#### Reading text:

# [SOLVED] SeaGate GoFlex Drive Not Recognized



## Mike_Jack's_Gal (Jun 29, 2010)

Hello. I have a SeaGate GoFlex Backup Drive that I had already put data on recently. Now, when I plug into the USB Drive, Windows gives a message about New Hardware Detected, and wants to like search for a way to install it, and the Seagate application says to please connect the device even though it is. Other things like a Transcend flash drive and iPods work in iTunes, even though I think that New Hardware message still pops up. I just installed a repair install of SP 3, if that may have anything to do with it.


----------



## spunk.funk (May 13, 2010)

*Re: SeaGate GoFlex Drive Not Recognized*

You should get a new Hardware found each time a USB Device is plugged in. With the drive plugged in, go to Start/Run and type *devmgmt.msc* and press enter. In the *Device Manager* are there any devices with yellow flags? Or under *U*niversal* S*erial *B*us Controllers is there an *Unknown Device*? If so, right click it and *Uninstall *it. Unplug the USB cable from the computer end and restart the computer. When the computer comes back up, plug the USB cable into the _Back_ USB port of the computer and not the front or through a Hub as these ports are weaker. You should get a new hardware found and the drive should be listed.

#### Material shown:
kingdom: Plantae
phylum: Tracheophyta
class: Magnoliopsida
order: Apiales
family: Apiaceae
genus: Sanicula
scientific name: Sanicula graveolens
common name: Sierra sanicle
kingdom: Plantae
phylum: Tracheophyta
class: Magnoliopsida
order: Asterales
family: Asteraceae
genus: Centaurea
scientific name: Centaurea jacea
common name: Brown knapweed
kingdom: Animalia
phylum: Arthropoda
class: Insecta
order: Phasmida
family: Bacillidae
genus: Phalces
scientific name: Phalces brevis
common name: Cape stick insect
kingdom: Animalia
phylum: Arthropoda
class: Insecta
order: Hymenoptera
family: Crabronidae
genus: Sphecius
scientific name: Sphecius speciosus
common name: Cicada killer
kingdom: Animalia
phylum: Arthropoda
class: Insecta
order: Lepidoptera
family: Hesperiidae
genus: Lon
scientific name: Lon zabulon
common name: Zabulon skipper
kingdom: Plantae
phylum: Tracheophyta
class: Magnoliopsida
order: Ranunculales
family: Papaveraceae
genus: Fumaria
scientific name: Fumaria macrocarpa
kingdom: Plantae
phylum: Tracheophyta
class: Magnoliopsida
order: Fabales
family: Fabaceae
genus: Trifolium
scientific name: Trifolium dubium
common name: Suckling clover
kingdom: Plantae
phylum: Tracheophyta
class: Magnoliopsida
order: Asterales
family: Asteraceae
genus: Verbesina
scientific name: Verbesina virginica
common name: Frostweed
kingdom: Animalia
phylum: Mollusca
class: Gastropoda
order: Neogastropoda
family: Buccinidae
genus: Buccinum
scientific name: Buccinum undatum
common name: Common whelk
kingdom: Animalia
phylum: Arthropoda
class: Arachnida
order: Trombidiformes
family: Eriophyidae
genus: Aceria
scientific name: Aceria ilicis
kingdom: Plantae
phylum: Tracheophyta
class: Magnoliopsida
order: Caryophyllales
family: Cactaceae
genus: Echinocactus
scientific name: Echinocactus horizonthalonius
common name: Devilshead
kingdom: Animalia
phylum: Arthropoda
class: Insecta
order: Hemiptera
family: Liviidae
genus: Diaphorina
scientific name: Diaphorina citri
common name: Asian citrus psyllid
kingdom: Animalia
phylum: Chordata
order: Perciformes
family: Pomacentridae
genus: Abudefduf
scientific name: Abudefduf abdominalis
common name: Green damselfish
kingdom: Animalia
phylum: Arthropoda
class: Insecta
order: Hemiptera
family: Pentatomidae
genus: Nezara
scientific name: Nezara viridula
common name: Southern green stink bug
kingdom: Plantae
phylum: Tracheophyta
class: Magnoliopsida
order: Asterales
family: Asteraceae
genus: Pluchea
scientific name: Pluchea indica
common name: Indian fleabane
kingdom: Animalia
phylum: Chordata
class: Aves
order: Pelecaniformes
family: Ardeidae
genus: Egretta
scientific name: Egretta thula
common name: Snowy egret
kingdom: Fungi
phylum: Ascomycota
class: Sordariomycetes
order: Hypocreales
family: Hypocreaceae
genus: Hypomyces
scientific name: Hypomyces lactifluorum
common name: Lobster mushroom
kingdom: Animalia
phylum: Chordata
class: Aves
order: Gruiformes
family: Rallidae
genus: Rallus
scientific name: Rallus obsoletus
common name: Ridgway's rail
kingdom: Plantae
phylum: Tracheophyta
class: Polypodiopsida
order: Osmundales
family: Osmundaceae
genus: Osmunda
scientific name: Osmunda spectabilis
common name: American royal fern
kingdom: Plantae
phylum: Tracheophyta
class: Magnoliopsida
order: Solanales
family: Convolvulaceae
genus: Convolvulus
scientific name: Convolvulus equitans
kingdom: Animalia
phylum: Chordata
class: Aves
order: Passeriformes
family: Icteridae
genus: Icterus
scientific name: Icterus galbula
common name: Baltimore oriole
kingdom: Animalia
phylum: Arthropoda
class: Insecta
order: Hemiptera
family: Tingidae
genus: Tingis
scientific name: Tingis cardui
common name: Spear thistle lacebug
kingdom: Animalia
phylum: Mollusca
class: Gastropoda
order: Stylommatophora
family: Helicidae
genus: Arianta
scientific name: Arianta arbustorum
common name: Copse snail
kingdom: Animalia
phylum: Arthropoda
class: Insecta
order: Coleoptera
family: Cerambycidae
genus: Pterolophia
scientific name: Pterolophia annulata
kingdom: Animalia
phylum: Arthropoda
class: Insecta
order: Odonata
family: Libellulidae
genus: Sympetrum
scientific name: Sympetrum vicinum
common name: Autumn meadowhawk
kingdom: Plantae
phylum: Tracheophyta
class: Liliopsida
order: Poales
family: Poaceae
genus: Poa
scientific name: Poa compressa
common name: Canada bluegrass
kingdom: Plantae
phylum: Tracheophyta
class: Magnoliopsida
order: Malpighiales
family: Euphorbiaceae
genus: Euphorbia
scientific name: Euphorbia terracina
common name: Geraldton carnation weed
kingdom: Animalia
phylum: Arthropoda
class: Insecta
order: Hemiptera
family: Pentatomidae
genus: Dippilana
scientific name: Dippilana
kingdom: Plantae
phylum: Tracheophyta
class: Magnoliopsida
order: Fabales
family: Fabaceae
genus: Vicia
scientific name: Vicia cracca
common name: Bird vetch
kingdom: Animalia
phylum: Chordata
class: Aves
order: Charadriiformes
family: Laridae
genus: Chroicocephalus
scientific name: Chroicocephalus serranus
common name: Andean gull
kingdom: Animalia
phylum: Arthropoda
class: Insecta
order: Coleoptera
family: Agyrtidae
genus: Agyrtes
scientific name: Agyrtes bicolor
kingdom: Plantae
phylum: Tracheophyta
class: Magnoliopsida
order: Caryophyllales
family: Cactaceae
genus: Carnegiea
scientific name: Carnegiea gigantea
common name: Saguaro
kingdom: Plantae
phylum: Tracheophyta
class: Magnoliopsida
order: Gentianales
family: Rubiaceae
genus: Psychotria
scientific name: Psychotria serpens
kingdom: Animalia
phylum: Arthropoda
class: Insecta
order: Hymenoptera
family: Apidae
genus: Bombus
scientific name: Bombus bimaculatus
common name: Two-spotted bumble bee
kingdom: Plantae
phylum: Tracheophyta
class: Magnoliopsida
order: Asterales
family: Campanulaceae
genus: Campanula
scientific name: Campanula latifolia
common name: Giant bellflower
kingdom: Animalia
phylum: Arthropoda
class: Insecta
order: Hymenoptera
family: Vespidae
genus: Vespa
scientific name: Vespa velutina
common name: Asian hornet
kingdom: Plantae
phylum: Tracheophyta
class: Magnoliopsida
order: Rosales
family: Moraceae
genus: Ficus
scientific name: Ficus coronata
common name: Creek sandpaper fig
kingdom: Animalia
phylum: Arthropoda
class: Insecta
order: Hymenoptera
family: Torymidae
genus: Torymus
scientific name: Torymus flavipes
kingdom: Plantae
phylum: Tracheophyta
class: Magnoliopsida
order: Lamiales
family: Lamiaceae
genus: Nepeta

#### Tasks and exercises:
1. In the GoFlex drive thread, which USB port does the reply recommend plugging the cable into?
2. Extend the GoFlex drive thread past its final sentence.
The records are separate material.

#### The answers:
1. The back USB port of the computer, not the front or a hub.

2.
----------



## Mike_Jack's_Gal (Jun 29, 2010)

*Re: SeaGate GoFlex Drive Not Recognized*

Yes, there is a line- Mass Storage Device with a yellow flag.


----------



## Mike_Jack's_Gal (Jun 29, 2010)

*Re: SeaGate GoFlex Drive Not Recognized*

UPDATE: I seem to have been misreading a message, and it's fine now.


----------



## spunk.funk (May 13, 2010)

*Re: SeaGate GoFlex Drive Not Recognized*

Great! Please mark this thread solved in the Thread Tools at the top.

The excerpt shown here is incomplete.